I swear, some weekends the Sunday New York Times feels like reading Broadsheet on newsprint. This was one of those weekends.
First there was the story about why, with law schools turning out classes half-filled with women, and big law firms hiring women at a comparable rate, in 2005 women still made up only about 17 percent of the partners at major firms (up from 13 percent in 1995. Way to go. Sort of). The piece explores what exactly is creating a population of women who disappear sometime between getting their gigs and making partner. Does it have to do with billable-hours culture, the awkwardness of finding mentorship when most of the available mentors are older men? Low-profile case assignments, institutional inflexibility for mothers? It's a fascinating, sad piece that seems to illustrate the old saw that the more things change, the more women still don't make partner. Interestingly, it was also Sunday's most e-mailed story.
Next up was the magazine's cover story, billed as the tale of the strange relationships formed between single mothers by choice and their sperm donors. The story by Jennifer Egan (whose work I am usually crazy about) took a dismaying zoological approach to these exotic creatures known as single mothers. Part of the point was that the practice of insemination using donor or a friend's sperm is becoming so common that communities of single mothers are forming, sometimes around a common donor father. But a lot of the story was devoted to detailing the failed romances and fertility challenges faced by women who chose to reproduce on their own. I came away feeling that as much as Egan proclaims that single motherhood has been stripped of its stigma, it still bears the stench of failure and hardship, rather than of hope, autonomy or choice.
A feature about the rights of unwed fathers to prevent their girlfriends or ex-girlfriends from giving up unwanted children for adoption got a lot of ink. This issue seems to be related -- as a direct inverse -- to last week's move to allow fathers who do not want unplanned children to legally free themselves of responsibility for them. Then there was a piece about a New Jersey proposal to make pregnancy grounds for getting a handicapped parking space: liberating breakthrough or pathologizing of pregnancy -- you decide. And Rachel Donadio had a New York Times Book Review essay about the proliferation of chick lit "from Mumbai to Milan, Gdansk to Jakarta."

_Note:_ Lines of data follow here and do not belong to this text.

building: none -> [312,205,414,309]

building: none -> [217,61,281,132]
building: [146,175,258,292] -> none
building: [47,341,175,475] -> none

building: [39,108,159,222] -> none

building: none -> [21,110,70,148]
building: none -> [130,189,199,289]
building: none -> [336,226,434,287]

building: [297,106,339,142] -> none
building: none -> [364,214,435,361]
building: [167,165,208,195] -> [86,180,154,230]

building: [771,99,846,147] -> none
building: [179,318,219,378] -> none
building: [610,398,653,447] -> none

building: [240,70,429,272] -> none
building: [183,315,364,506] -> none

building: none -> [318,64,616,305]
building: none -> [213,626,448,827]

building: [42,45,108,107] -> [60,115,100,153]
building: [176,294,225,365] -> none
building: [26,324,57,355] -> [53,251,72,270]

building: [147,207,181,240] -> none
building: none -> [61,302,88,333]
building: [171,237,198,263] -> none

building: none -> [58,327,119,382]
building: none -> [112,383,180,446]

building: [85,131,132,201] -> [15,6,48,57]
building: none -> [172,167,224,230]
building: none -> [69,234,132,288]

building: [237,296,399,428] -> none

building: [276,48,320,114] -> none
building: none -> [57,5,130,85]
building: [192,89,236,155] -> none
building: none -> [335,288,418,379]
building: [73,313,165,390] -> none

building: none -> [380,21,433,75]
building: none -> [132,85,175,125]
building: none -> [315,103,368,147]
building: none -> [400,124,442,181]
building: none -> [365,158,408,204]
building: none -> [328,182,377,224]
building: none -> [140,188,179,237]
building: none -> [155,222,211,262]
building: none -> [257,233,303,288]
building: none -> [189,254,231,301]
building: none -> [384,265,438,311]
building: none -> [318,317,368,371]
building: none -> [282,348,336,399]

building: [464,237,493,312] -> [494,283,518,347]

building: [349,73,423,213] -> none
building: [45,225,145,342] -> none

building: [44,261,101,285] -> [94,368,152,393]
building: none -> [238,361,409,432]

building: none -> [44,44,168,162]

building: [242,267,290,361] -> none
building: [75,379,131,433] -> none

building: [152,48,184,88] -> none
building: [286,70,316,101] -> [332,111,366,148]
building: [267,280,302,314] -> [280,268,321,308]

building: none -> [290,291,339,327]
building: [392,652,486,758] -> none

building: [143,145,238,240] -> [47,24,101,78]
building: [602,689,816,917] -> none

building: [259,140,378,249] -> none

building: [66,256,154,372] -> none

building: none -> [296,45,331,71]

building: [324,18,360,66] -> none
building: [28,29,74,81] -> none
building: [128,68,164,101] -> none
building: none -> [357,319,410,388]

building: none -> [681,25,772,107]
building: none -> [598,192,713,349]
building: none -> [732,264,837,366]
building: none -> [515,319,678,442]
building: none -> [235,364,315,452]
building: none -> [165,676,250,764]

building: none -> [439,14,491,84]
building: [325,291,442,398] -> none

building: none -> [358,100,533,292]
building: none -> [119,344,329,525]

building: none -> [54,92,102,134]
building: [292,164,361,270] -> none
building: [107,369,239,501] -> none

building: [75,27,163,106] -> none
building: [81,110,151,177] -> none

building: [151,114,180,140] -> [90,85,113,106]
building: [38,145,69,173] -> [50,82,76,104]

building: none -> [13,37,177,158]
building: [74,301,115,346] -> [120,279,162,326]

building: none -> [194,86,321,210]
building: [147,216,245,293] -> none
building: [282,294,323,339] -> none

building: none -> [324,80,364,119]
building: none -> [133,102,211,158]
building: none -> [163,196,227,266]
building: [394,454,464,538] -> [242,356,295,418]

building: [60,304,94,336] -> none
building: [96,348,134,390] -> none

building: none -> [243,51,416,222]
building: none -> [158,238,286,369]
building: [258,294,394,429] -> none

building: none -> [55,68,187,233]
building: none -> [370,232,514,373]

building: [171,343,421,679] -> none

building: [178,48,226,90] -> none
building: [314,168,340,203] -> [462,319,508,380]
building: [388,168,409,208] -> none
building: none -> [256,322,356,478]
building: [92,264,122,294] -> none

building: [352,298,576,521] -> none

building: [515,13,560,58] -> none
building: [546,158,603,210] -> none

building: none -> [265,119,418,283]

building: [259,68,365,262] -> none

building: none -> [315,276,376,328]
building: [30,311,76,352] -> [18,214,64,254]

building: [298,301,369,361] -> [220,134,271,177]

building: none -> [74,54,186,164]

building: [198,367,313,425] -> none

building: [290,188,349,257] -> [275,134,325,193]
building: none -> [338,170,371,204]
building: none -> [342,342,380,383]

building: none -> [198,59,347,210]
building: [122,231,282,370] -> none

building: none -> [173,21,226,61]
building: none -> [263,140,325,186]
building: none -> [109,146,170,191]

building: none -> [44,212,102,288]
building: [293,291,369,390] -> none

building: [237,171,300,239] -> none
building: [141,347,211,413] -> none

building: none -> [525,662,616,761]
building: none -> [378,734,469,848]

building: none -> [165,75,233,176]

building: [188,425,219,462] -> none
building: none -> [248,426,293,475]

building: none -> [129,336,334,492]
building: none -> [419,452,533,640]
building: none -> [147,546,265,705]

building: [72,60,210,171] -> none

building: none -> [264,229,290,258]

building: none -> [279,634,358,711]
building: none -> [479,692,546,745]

Also in the Book Review was a hilarious Walter Kirn review of the Harvey Mansfield book "Manliness" in which Kirn compares Mansfield's work to the kitschy cheese of Hans and Franz of "Saturday Night Live," and a very unfunny column by David Brooks about the same book. When I read its first line -- "Let me tell you what men want" -- the voice of Bert Lahr as the "Wizard of Oz's" lion singing "Each rabbit would show respect to me/The chipmunks genuflect to me" trilled unbidden through my head. I don't know why. Brooks' real answer to what men want is: "Recognition. Men want others to recognize their significance. They want to feel important and part of something important."
And so, as Dan Rather would sign off: Courage.